Le nerf de la guerre : des budgets et des compétences en berne
Cette fragilité structurelle s’explique aussi par des ressources financières ridicules au regard des enjeux. Pour 73 % des collectivités locales, le budget informatique annuel ne dépasse pas 5 000 euros, et 77 % consacrent moins de 2 000 euros à la cybersécurité. Seules 10 % envisagent d’augmenter ces montants, un effort quasi inexistant parmi les communes de moins de 1 000 habitants (5 %), mais un peu plus fréquent chez celles de plus de 1 000 habitants (23 %).
Outre les finances, le manque de compétences est également criant : 47 % des collectivités pointent une méconnaissance du sujet, et 70 % admettent ne pas être en mesure d’évaluer si les solutions proposées sont adaptées à leurs besoins.
Face à ce constat, les attentes sont fortes. Une majorité (62 %) appelle à une sensibilisation accrue des élus et agents, 54 % souhaitent un accès facilité aux outils de sécurisation, et 45 % demandent un accompagnement financier renforcé.
Une fracture territoriale inquiétante
Les plus grandes collectivités semblent mieux armées, mais les petites communes, représentant l’essentiel du tissu local, sont clairement à la traîne.
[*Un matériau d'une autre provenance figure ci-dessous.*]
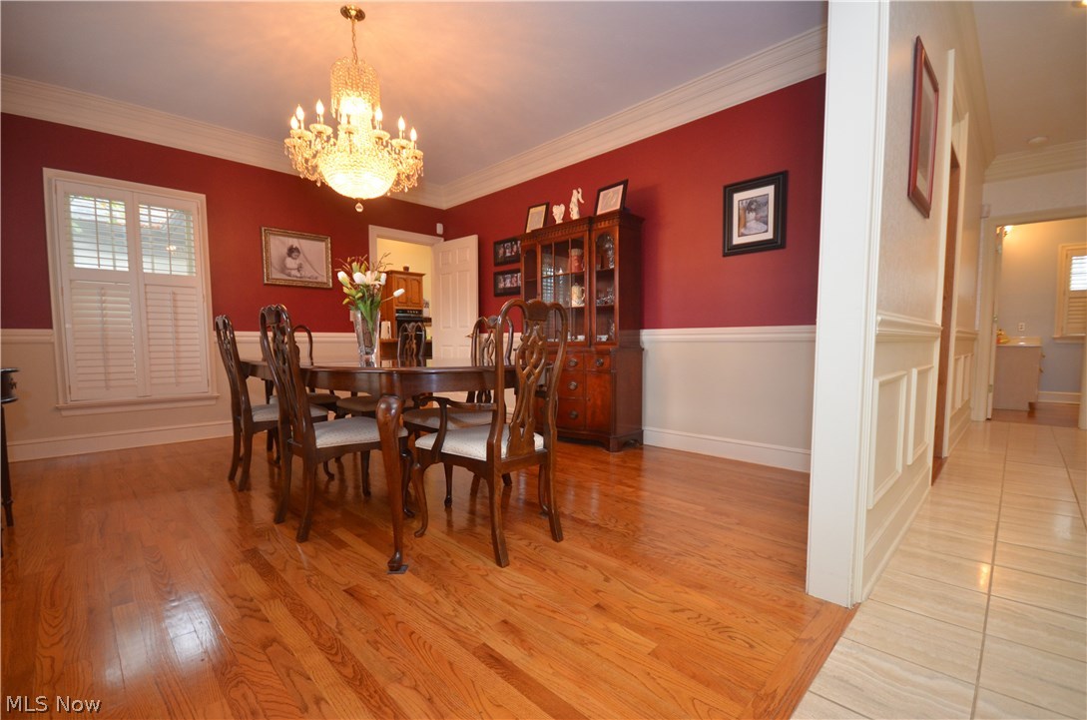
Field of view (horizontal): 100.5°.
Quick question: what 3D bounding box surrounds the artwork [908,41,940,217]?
[{"bbox_3d":[1.705,-0.995,2.035,0.530,0.660,0.030,-3,3,-42],"label":"artwork"}]

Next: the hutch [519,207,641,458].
[{"bbox_3d":[0.275,-0.237,3.985,0.422,1.859,1.176,-3,3,-44],"label":"hutch"}]

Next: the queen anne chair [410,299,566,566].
[{"bbox_3d":[-0.221,0.265,2.003,0.568,1.030,0.603,2,3,43],"label":"queen anne chair"}]

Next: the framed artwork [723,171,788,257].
[{"bbox_3d":[1.439,-0.988,3.102,0.035,0.502,0.415,-3,3,-44],"label":"framed artwork"}]

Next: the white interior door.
[{"bbox_3d":[-1.039,-0.379,5.317,0.764,2.040,0.042,2,3,38],"label":"white interior door"}]

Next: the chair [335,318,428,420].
[{"bbox_3d":[-1.171,0.220,3.320,0.563,1.015,0.502,-3,3,-44],"label":"chair"}]

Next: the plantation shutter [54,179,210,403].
[{"bbox_3d":[-3.298,-0.527,3.690,0.890,1.670,0.060,-3,4,-43],"label":"plantation shutter"}]

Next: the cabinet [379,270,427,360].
[{"bbox_3d":[-2.974,-0.657,9.410,0.690,2.230,0.650,-3,4,-44],"label":"cabinet"}]

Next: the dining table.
[{"bbox_3d":[-1.051,0.371,2.746,1.156,0.762,2.533,-3,3,-44],"label":"dining table"}]

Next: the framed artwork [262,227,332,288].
[{"bbox_3d":[-2.425,-0.994,4.487,0.623,0.548,0.040,-3,3,-44],"label":"framed artwork"}]

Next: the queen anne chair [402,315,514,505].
[{"bbox_3d":[-0.480,0.241,2.702,0.570,1.020,0.510,-3,4,-45],"label":"queen anne chair"}]

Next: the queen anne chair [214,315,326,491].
[{"bbox_3d":[-1.702,0.239,2.859,0.570,1.020,0.510,-3,4,-45],"label":"queen anne chair"}]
Dépendantes de prestataires informatiques externes (66 %) ou des services territoriaux (29 %), elles peinent à se tourner vers des dispositifs comme Cybermalveillance.gouv.fr, que seules 9 % des communes de moins de 1 000 habitants identifient comme un acteur clé, contre 46 % des collectivités de plus de 10 000 habitants.
Les 5 recommandations de l’étude pour renforcer la cybersécurité des collectivités
L’étude de Cybermalveillance.gouv.fr ne se limite pas à dresser un constat alarmant. Elle propose également des pistes concrètes pour aider les collectivités locales à mieux se protéger face aux cybermenaces. Voici les principales recommandations que l’on peut déduire de ce rapport :
1. Renforcer la sensibilisation des élus et agents :
Une majorité des collectivités (62 %) appellent à des campagnes de formation et de sensibilisation pour améliorer la compréhension des risques et des bonnes pratiques en cybersécurité.
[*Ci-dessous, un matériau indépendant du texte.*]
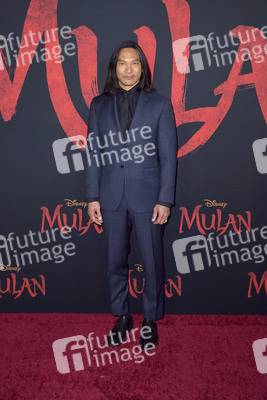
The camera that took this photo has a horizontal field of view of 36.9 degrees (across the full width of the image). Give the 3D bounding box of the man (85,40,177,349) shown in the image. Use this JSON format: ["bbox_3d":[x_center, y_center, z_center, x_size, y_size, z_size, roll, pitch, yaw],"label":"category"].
[{"bbox_3d":[-0.013,-0.024,2.362,0.535,1.760,0.340,2,8,11],"label":"man"}]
2. Augmenter les budgets dédiés à la sécurité informatique :
Avec 77 % des collectivités consacrant moins de 2 000 euros à la cybersécurité, il est essentiel de revoir ces enveloppes budgétaires à la hausse, en particulier pour les petites communes.
3. Faciliter l’accès aux outils de sécurisation :
Plus de la moitié des collectivités (54 %) réclament des solutions techniques adaptées à leurs besoins, afin de protéger efficacement leurs systèmes d’information.
4. Renforcer l’accompagnement financier et technique :
45 % des collectivités jugent indispensable un soutien financier accru, mais aussi un accompagnement pratique pour choisir et déployer des solutions adaptées.
5. Encourager une meilleure planification stratégique :
L’étude insiste sur la nécessité de mettre en place des procédures de réaction en cas de cyberattaque. Cela passe par l’élaboration de plans d’urgence et de continuité d’activité, aujourd’hui absents ou méconnus dans 78 % des collectivités.
Méthodologie
* L’étude, réalisée par OpinionWay pour Cybermalveillance.gouv.fr, s’appuie sur un panel de 1 710 élus et agents communaux responsables de l’informatique et de la sécurité dans des communes de moins de 25 000 habitants, en métropole et outre-mer. Elle a été conduite entre le 26 août et le 4 octobre 2024.